Power transmission and distribution networks across the world were changing from centrally dispatched systems to bi-directional flows, resulting from more decentralised energy, chiefly solar and wind coming onto the network, he said.

Such distributed assets “will hit the grid faster than people think” and new technology needed to be able to adapt to the new market when it happened.

Blockchain or distributed ledger technology, is suited to the balancing market as the technology can easily confirm an asset, where it is located, and to have key information encrypted.

“You can grant permission for people to do certain things on those assets, while the ability to link those to smart contracts is also very useful,” Massara said.

“But we are also very aware of the limitations of blockchain – we don’t store trading or smart meter data on the chain.”

Cooperation deal

Electron recently signed a cooperation deal with Swiss eEnergy to develop its platform in the country and hopes to have a prototype in place by the end of this year.

“We are addressing markets where there is a massive problem. In the UK the cost of balancing the grid is currently GBP 1.3bn, up from GBP 500m six years ago. It is forecast to rise to GBP 2.8bn by 2030,” he said.

The firm is currently in discussion with UK TSO National Grid and two distribution network operators to see how assets over 1 MW could be placed on an asset register.

In the future, it would look at “vehicle to grid integration, guarantees of origin, and renewables certificates”, Massara said, adding the UK plans were “repeatable in all other markets”.

Electron is currently in discussions with market participants in five other EU markets, although he would not say which ones.

In September, the platform saw a trade in a capacity market obligation between EDF Energy and UK Power Reserve.

Massara saw a need for such trades in the future.

Companies in the UK can enter into the capacity auctions either one year or four years ahead of delivery.

“Perhaps a power plant is under maintenance and not able to meet its obligation, so it will need to trade out of that for a period of time. We have created a platform where that trading can take place.”

Peer to peer

Massara was sceptical of the use of blockchain in peer to peer trading, however, questioning the economics of such platforms and the regulatory framework.

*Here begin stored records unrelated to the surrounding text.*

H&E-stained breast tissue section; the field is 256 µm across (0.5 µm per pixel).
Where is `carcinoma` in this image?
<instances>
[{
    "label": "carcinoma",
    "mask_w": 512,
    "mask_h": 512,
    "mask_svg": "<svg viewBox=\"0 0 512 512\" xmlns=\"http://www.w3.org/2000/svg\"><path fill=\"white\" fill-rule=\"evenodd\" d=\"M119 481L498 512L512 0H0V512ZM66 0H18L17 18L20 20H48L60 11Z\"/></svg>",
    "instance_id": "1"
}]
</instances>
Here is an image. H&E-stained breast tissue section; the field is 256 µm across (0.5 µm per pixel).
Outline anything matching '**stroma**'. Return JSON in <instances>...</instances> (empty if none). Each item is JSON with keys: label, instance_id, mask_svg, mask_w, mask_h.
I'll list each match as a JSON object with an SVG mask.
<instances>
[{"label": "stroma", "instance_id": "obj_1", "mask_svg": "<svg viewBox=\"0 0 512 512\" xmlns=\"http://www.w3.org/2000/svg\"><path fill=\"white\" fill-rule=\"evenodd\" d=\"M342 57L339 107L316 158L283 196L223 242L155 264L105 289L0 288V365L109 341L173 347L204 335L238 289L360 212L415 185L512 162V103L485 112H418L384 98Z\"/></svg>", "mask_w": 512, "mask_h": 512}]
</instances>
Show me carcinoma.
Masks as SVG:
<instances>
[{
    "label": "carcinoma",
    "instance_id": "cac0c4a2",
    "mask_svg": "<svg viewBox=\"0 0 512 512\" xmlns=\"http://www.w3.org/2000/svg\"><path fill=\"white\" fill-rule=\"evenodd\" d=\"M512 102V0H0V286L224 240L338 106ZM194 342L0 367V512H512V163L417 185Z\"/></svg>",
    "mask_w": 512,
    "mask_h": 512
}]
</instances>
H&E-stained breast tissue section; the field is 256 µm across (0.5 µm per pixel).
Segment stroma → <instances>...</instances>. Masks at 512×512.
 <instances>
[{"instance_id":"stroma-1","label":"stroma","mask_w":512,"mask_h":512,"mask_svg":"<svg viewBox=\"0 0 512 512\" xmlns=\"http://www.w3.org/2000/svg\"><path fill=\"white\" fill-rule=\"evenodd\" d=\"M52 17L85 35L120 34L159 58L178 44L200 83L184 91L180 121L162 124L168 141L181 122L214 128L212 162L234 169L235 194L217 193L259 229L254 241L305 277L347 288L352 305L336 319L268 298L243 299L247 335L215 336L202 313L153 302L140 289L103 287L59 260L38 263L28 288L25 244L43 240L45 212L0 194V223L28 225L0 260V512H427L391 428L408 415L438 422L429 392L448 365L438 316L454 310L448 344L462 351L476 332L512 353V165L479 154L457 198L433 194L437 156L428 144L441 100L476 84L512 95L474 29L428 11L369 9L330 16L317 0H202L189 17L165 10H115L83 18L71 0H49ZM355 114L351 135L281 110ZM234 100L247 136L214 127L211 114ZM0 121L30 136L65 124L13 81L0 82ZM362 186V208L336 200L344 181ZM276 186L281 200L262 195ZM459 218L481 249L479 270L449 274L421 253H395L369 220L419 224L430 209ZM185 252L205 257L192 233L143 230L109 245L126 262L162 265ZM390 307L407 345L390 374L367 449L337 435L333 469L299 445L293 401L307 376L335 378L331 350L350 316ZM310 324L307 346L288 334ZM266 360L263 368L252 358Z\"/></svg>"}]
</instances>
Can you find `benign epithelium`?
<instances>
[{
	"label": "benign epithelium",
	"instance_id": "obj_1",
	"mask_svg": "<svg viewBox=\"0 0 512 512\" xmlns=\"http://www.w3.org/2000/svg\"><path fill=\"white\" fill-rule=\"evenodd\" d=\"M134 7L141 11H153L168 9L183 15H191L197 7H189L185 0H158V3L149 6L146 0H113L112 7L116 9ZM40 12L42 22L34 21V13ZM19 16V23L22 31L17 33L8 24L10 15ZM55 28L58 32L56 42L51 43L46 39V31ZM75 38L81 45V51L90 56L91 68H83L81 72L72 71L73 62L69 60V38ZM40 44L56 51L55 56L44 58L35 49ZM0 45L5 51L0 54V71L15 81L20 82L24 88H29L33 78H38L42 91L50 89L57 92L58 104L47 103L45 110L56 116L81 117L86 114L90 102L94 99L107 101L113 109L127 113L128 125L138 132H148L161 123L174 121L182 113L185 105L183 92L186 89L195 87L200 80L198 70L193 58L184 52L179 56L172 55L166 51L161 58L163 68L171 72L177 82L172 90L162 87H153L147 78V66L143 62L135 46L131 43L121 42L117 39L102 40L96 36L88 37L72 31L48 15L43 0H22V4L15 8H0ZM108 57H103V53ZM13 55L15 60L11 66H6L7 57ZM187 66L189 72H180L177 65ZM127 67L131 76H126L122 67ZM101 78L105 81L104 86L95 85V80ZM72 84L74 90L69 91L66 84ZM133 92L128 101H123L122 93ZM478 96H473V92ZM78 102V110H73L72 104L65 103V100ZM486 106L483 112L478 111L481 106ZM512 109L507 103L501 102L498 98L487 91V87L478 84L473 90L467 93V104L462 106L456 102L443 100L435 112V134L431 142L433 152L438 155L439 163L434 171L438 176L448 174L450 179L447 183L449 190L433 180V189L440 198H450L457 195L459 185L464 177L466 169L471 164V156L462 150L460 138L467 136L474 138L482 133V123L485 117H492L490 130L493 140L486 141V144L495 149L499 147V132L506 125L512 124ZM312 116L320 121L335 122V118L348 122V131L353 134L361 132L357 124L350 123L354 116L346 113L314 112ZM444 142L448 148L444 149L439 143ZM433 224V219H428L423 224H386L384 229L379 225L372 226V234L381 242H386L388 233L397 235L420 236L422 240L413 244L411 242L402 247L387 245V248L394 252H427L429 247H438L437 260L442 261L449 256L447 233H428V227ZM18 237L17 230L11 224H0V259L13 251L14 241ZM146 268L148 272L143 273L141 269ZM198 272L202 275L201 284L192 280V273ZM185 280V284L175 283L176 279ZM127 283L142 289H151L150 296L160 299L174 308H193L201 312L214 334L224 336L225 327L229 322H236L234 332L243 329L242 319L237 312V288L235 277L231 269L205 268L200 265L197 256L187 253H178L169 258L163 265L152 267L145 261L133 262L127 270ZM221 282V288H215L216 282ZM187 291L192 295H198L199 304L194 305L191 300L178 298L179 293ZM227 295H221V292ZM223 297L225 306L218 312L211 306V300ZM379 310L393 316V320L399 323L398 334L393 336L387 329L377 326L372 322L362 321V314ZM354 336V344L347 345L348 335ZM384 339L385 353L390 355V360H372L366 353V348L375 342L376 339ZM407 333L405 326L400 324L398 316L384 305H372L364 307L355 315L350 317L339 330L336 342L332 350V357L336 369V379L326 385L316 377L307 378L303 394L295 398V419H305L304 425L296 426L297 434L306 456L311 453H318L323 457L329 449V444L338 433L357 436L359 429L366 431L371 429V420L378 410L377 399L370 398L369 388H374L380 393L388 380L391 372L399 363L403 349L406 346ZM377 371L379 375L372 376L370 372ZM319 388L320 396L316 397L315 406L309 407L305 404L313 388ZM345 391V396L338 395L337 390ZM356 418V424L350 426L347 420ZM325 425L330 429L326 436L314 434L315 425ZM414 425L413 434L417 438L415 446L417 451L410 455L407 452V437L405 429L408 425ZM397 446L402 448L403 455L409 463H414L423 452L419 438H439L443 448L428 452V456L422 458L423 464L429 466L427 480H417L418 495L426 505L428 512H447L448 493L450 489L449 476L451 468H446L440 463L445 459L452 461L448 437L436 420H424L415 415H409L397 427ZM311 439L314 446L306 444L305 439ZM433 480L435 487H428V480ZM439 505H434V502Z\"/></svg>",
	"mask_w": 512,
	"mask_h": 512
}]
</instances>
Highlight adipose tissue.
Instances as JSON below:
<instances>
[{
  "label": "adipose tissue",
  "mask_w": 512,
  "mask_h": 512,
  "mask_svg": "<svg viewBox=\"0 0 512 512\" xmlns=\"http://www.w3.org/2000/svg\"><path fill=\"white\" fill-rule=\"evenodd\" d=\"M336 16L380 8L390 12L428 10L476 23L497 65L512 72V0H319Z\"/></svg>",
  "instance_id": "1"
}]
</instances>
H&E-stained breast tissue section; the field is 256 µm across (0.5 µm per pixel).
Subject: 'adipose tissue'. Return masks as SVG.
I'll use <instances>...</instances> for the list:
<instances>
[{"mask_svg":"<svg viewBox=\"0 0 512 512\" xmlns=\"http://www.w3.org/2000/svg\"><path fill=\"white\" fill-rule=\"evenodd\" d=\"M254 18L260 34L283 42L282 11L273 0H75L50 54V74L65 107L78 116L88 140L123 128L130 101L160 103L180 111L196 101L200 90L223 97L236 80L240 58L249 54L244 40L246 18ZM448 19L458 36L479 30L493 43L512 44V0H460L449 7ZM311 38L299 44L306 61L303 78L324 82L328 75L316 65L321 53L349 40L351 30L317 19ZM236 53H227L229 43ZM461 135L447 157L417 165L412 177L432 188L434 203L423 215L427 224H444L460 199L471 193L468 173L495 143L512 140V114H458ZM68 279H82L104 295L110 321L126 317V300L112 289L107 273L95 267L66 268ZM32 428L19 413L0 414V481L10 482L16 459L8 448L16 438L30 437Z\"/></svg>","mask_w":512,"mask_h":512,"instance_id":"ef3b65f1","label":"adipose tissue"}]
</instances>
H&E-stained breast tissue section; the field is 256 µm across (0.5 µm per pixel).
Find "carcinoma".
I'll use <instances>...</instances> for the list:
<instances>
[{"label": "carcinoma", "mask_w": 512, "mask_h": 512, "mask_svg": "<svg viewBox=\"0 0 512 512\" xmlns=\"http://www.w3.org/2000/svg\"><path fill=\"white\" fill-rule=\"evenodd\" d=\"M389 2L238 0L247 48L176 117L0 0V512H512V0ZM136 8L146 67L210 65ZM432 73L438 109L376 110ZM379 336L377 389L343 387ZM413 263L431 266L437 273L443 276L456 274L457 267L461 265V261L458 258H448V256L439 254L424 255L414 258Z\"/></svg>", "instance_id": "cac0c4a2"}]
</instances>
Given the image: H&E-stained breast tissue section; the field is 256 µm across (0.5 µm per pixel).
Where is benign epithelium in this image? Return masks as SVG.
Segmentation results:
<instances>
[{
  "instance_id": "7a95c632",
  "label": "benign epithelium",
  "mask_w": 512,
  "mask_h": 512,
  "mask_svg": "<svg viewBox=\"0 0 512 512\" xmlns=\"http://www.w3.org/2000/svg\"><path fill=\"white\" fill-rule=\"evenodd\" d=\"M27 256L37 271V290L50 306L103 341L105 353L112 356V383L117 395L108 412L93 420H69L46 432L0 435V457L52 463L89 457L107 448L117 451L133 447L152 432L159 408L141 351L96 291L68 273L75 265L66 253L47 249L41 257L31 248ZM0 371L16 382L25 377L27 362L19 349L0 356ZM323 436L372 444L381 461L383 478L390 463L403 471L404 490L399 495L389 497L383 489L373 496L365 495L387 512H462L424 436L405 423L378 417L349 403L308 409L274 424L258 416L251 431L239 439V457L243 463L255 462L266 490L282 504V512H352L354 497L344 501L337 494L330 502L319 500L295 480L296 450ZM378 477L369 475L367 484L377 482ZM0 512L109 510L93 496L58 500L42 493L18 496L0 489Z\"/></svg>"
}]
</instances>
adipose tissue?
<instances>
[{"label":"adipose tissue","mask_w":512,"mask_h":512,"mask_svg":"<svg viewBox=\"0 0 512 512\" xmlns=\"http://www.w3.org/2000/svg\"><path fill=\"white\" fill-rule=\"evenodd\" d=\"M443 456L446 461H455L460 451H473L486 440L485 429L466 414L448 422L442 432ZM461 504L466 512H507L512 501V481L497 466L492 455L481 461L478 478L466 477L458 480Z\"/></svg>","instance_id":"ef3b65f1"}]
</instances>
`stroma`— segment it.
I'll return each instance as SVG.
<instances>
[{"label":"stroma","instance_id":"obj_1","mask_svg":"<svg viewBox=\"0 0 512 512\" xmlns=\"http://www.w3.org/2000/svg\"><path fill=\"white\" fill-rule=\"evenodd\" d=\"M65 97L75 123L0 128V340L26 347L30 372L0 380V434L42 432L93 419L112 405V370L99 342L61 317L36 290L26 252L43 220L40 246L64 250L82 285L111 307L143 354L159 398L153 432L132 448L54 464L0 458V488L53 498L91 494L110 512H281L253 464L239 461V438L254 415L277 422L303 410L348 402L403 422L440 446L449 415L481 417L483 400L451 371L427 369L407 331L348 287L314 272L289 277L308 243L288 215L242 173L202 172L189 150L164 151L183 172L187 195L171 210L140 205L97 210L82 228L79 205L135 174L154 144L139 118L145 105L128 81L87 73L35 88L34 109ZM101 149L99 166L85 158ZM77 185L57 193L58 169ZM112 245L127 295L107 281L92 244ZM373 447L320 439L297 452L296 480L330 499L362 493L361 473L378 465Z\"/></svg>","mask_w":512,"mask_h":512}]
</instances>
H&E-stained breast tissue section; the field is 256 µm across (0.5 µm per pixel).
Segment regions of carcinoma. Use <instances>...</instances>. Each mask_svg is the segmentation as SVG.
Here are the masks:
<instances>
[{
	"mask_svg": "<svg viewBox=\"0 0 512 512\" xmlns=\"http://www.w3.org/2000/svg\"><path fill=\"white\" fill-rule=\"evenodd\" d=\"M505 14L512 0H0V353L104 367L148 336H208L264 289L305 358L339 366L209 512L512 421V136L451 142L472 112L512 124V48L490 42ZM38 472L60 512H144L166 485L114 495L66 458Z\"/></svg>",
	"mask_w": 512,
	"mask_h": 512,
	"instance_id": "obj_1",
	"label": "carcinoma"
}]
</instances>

“I’m producing excesss solar but I don’t want to sell it as it could offset my peak demand. In addition, the economics of P2P largely depend on the avoidance of network fees. The economics need to be rooted in reality,” the CEO said.

“There is a problem that the grid is transporting fewer and fewer kWhs, and you’re not going to recover the cost of balancing the grid with fewer units. TSOs are faced with the prospect of higher cost recovery per unit or fixed connection charges,” he said.

But markets are set for fundamental changes over the coming five years and Massara said only companies that “embrace the new reality” would survive.

Instead of building large new power stations we might in the future need to consider the marginal price of energy being the replacement cost of solar panels on a solar farm or turbines on a wind farm, he added.